La richesse artistique construite autour du spectacle n’est pas restée sans effet sur des metteurs en scène togolais de renom présents. En témoigne l’avis artistique de Ramsès ALFA, metteur en scène togolais. « Je trouve que c’est un beau travail. Je ne le dis pas pour faire plaisir aux comédiens. C’est une  très belle visite du texte de Marléne DOUTY. La fluidité du jeu des acteurs. La simplicité dans le choix de la scénographie. L’auteur a eu l’intelligence de présenter un thème qui s’apparente au drame et de le présenter de façon drôle. Parfois il faut tourner en dérision la réalité. Le metteur en scène a su exploiter le potentiel du texte. L’auteur étant la première idée de mise en scène. Le metteur a bien visité l’univers de l’auteur. » Le clou du sarcasme et du sadisme de Battian s’aperçoit dans son obsession à la pipe. Il impose à Henriette une pipe avant qu’elle ne se rende à l’hôpital au chevet de leur voisin Franck, auteur du cocuage. Henriette s’offusque, s’entête mais tient à rendre visite à son amant. Elle va jusqu’à proposer un troc : une danse à la place de la séance de pipe. De la danse à la transe Henriette passe de la danseuse traditionnelle à la stripteaseuse avec des escales de chansons d’amour comme « I Love you de Attinkpon », elle finit par s’abandonner à la beuverie que lui propose Battian. Proposer de porter un toast à la mort de son voisin avec à la clé quelques phrases poétiques en guise d’Oraison funèbre. La jubilation de l’homme est déroutante. La crème de ses bouteilles d’alcool des occasions exceptionnelles s’invite dans une euphorie et une beuverie qui ont vu Franck passé des urgences au trépas.
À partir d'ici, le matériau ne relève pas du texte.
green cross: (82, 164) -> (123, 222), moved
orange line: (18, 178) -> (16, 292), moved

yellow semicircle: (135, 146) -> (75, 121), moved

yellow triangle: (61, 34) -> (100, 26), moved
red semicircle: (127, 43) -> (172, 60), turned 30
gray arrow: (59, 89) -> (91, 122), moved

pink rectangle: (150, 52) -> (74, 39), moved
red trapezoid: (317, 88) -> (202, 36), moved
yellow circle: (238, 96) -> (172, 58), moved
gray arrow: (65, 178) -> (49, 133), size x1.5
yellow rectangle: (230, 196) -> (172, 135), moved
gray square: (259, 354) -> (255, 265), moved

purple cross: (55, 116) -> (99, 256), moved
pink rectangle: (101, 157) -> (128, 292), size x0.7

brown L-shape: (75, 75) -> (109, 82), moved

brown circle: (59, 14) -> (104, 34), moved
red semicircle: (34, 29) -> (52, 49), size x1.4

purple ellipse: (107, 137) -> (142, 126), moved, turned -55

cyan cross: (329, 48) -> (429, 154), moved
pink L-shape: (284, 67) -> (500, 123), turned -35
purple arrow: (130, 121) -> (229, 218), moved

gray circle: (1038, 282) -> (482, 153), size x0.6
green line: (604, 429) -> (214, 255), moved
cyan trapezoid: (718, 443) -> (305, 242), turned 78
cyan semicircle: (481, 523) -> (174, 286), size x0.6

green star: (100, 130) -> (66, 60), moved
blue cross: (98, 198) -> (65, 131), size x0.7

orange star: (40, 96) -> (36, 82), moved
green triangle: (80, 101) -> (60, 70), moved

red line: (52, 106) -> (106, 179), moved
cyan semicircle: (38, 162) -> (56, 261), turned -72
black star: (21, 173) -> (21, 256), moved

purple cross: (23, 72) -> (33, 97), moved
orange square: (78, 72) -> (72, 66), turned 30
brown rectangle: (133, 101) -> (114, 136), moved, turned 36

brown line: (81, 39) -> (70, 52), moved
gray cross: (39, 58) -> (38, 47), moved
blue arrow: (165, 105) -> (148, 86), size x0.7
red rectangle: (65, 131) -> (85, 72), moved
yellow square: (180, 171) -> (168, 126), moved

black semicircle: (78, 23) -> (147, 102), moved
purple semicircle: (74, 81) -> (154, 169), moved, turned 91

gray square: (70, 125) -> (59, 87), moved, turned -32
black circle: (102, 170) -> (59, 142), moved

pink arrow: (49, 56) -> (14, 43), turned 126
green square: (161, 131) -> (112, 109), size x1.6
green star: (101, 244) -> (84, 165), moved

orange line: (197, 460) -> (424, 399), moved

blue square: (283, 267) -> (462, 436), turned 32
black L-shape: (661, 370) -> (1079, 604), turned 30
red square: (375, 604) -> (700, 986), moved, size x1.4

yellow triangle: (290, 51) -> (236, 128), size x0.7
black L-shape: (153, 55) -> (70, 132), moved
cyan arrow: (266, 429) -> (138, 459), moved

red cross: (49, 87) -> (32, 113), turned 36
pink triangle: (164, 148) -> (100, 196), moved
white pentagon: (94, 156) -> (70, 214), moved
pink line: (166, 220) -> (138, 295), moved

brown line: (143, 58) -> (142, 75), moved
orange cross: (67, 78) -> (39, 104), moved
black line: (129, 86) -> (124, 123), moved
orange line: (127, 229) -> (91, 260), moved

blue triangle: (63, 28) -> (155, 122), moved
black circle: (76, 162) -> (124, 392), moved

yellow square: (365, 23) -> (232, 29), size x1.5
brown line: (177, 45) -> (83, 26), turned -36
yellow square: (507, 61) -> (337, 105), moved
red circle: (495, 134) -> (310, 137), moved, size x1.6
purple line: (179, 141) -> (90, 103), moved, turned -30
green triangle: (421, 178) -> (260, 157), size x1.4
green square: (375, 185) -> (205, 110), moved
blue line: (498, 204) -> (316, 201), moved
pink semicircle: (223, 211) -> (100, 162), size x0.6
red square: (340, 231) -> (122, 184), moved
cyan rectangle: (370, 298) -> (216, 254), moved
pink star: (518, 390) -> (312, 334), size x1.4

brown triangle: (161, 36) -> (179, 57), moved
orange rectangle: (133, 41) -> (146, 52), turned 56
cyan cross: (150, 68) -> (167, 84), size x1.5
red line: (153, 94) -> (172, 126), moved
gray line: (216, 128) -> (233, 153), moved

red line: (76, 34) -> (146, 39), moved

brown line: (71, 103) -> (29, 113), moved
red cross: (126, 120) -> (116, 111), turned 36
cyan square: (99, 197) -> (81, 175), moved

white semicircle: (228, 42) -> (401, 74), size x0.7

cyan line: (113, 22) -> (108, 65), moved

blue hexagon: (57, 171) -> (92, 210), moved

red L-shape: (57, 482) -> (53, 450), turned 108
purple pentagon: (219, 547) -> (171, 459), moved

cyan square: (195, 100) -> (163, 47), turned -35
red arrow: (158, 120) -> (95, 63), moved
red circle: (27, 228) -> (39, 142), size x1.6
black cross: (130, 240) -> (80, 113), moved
Les autres banalités comme la micro-robe trop sexy, les larmes de crocodile versées à l’inhumation de Franck et d’autres indices portent en triomphe cynisme, sarcasme et humour noir dans un espace où ces débris humains se côtoient et se fourvoient : femme-fatale, mesquine, sournoise en duel avec  homme assassin, jaloux, vindicatif et cinglé.